Le 9 juillet 2013, l’Assemblée Nationale a définitivement adopté la loi « relative à l’enseignement supérieur et à la recherche », dite loi Fioraso, du nom de la ministre ayant porté ce projet.
Sous le quinquennat de Nicolas Sarkozy, les étudiants et les enseignants des universités s’étaient massivement mobilisés contre la loi « Libertés et Responsabilités des Universités » (LRU) défendue par la ministre de l’époque, Valérie Pécresse. La LRU et ses ajouts ont depuis lors prouvé leur nuisance en étranglant financièrement les universités, en les soumettant davantage aux intérêts des capitalistes et en réduisant les droits démocratiques en leur sein.
Avec l’élection de François Hollande et l’arrivée au pouvoir d’un gouvernement dirigé par le Parti Socialiste, les membres de la communauté universitaire étaient en droit d’attendre un changement de cap dans la politique à l’égard de l’enseignement supérieur et de la recherche. Qu’en est-il réellement ?
Pas de moyens financiers
Alors que la loi Fioraso donne de nouvelles responsabilités aux universités, aucune véritable augmentation des moyens financiers n’est prévue. Elle annonce simplement un débat au parlement, tous les deux ans, autour des moyens et des résultats des universités. L’enseignement supérieur devrait donc rester le parent pauvre des politiques publiques, en dépit d’un manque de moyens criant qui a poussé plusieurs universités à présenter un budget en déficit au cours de ces dernières années. Les conditions de travail, de vie et d’étude à l’université vont donc continuer de se dégrader au cours des prochaines années, le seul engagement concret du gouvernement étant la titularisation de 5000 agents contractuels. Or c’est largement insuffisant au regard des quelque 50 000 précaires de l’enseignement supérieur et de la recherche.
Soumission aux intérêts privés
La loi LRU du gouvernement Sarkozy visait à soumettre toujours plus les universités aux intérêts du patronat, soit directement en permettant à des « représentants du monde économique » (comprendre : des patrons) de siéger aux conseils d’administration (CA) des universités, soit indirectement en adaptant les formations aux besoins de main-d’œuvre immédiats des entreprises, sacrifiant ainsi l’avenir des étudiants aux intérêts à court terme de celles-ci.

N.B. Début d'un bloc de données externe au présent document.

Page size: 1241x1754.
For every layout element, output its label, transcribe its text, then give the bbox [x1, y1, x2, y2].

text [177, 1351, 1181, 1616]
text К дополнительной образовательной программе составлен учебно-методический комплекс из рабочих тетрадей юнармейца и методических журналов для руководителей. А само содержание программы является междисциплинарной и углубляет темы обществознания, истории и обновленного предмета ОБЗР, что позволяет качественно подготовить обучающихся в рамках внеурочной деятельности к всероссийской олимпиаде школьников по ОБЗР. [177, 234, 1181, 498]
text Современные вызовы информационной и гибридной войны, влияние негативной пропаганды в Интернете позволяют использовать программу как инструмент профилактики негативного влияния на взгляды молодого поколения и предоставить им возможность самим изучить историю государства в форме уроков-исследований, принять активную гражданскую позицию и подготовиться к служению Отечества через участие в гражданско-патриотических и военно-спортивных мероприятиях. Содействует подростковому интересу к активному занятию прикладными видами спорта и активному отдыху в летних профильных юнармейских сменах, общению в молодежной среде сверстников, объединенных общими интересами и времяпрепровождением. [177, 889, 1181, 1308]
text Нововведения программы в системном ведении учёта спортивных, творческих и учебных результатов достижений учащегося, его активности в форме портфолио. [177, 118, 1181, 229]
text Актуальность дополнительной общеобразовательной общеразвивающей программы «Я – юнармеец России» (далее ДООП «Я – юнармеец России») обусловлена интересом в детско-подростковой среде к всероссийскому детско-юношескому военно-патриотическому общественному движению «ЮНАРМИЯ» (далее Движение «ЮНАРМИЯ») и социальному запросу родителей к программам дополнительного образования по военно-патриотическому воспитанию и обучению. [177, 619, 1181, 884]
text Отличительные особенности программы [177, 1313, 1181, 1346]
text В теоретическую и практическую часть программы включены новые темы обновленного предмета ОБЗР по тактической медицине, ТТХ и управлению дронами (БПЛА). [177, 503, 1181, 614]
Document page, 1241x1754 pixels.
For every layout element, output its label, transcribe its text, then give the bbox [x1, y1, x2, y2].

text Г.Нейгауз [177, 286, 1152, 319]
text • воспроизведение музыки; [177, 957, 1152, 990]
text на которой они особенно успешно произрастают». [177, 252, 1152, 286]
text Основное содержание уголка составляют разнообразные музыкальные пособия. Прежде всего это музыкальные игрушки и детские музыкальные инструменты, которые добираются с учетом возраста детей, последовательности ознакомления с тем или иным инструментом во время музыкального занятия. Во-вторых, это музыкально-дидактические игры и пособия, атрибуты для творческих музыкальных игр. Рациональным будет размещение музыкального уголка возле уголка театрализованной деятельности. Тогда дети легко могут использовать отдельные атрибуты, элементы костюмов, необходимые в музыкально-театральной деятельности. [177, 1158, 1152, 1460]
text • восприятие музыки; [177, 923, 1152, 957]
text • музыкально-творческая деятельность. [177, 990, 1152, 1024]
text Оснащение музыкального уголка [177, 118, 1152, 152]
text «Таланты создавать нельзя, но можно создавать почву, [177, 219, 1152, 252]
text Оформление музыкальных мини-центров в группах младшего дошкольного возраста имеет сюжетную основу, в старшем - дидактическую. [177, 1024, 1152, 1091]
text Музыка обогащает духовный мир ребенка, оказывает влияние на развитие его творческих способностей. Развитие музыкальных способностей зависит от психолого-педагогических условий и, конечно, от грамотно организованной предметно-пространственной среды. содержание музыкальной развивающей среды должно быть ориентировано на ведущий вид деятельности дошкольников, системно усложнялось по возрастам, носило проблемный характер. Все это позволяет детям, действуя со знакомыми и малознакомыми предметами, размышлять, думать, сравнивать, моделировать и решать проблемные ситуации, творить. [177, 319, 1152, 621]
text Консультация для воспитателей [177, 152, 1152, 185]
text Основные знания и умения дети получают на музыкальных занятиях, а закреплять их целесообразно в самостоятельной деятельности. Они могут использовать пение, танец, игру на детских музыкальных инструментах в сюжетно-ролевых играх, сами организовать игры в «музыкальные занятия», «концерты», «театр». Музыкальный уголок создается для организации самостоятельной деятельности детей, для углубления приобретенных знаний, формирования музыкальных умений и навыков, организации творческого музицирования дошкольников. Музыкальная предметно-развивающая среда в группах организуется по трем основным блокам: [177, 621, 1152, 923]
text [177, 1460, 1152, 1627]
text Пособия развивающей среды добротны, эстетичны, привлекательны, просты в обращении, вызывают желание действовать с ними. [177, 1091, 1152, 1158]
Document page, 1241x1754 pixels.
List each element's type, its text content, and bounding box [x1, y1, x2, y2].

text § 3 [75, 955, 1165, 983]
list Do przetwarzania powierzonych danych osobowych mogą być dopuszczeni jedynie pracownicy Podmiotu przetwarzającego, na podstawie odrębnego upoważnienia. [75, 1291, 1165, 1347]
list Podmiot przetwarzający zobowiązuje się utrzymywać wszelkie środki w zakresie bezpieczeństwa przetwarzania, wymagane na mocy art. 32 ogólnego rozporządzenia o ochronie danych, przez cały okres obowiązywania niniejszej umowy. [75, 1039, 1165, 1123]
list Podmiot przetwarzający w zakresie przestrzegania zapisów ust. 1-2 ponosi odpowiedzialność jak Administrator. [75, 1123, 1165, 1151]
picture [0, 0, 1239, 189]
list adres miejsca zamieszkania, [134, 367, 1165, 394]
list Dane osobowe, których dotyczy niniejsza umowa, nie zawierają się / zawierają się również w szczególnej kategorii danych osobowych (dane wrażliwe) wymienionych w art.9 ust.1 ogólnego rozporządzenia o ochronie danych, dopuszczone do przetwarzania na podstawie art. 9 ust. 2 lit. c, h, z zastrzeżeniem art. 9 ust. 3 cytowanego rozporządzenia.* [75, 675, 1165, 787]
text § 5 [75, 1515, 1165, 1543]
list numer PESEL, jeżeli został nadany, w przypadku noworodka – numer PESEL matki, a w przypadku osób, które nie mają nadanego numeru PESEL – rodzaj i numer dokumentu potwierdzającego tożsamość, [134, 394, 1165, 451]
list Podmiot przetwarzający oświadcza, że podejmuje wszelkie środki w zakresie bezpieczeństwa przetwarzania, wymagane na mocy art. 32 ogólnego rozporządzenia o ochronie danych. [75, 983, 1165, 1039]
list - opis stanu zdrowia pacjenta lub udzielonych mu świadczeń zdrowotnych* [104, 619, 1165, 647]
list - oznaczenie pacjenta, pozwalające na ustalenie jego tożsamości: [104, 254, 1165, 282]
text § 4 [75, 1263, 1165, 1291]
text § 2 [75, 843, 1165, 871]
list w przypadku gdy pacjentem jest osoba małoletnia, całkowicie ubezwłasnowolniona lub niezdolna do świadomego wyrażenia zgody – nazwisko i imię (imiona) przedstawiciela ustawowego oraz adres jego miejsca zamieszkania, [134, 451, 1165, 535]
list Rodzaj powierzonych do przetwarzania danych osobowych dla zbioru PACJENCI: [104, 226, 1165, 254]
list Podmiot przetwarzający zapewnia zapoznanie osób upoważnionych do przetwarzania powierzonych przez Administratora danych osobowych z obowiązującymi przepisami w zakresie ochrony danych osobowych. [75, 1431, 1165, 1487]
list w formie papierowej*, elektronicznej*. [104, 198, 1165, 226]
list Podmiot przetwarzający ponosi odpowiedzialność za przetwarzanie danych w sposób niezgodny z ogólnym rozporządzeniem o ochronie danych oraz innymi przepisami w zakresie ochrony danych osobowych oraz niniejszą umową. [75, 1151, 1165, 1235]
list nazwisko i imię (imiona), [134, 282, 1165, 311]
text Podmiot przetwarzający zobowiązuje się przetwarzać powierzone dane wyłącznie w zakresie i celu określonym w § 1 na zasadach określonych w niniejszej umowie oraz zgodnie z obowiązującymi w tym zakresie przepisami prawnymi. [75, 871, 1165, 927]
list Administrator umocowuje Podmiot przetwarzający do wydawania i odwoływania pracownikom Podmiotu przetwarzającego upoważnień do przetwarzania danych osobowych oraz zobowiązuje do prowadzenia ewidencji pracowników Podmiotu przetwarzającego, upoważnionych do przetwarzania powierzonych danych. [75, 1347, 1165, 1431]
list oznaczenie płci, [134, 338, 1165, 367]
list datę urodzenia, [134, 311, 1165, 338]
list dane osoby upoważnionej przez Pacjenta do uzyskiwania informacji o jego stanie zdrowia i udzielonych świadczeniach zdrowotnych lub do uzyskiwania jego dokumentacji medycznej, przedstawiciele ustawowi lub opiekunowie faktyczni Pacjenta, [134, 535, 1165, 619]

La loi Fioraso ne revient pas sur ces dispositions ; bien au contraire, elle les renforce. Non seulement les patrons pourront continuer de siéger dans les CA des universités, mais ils pourront également voter pour désigner le président de l’université, prérogative jusqu’ici réservée aux représentants élus des étudiants et des personnels de l’université. Pire : la loi augmente le nombre de représentants patronaux au sein des « communautés d’universités ». Or, elle prévoit que ces « communautés » seront les seules à passer contrat avec l’Etat pour obtenir des moyens, avant de les répartir entre les différentes universités membres. Les capitalistes pourront donc choisir de financer les études et les recherches qui correspondent le plus à leurs intérêts.
Une nouvelle mission de l’enseignement supérieur et de la recherche a d’ailleurs été inscrite dans le code de l’éducation : le « transfert des résultats vers le monde économique ». En substance, il faudra que le travail des universités soit une source de profit pour les capitalistes.
La valeur des diplômes
Si cette loi contient quelques points qui peuvent être jugés positifs, comme la réduction du nombre d’intitulés de licences (plusieurs centaines actuellement) et de masters (plusieurs milliers), dont la profusion nuit à la lisibilité de l’offre de formation pour les étudiants, elle contient aussi de graves reculs en la matière. Ainsi, la qualité des formations ne sera plus vérifiée a priori au niveau national. La nouvelle procédure consistera à accréditer les établissements en leur reconnaissant la capacité de monter les formations qu’ils proposent dans un « cadre national de formation ». La vérification effective du contenu des diplômes se fera donc a posteriori, ouvrant la possibilité que des étudiants se retrouvent inscrits dans un diplôme finalement invalidé.
En résumé, il y a donc une véritable continuité entre les réformes Pécresse et Fioraso. Dans le domaine universitaire comme dans les autres, le « changement » promis par le candidat Hollande se fait attendre.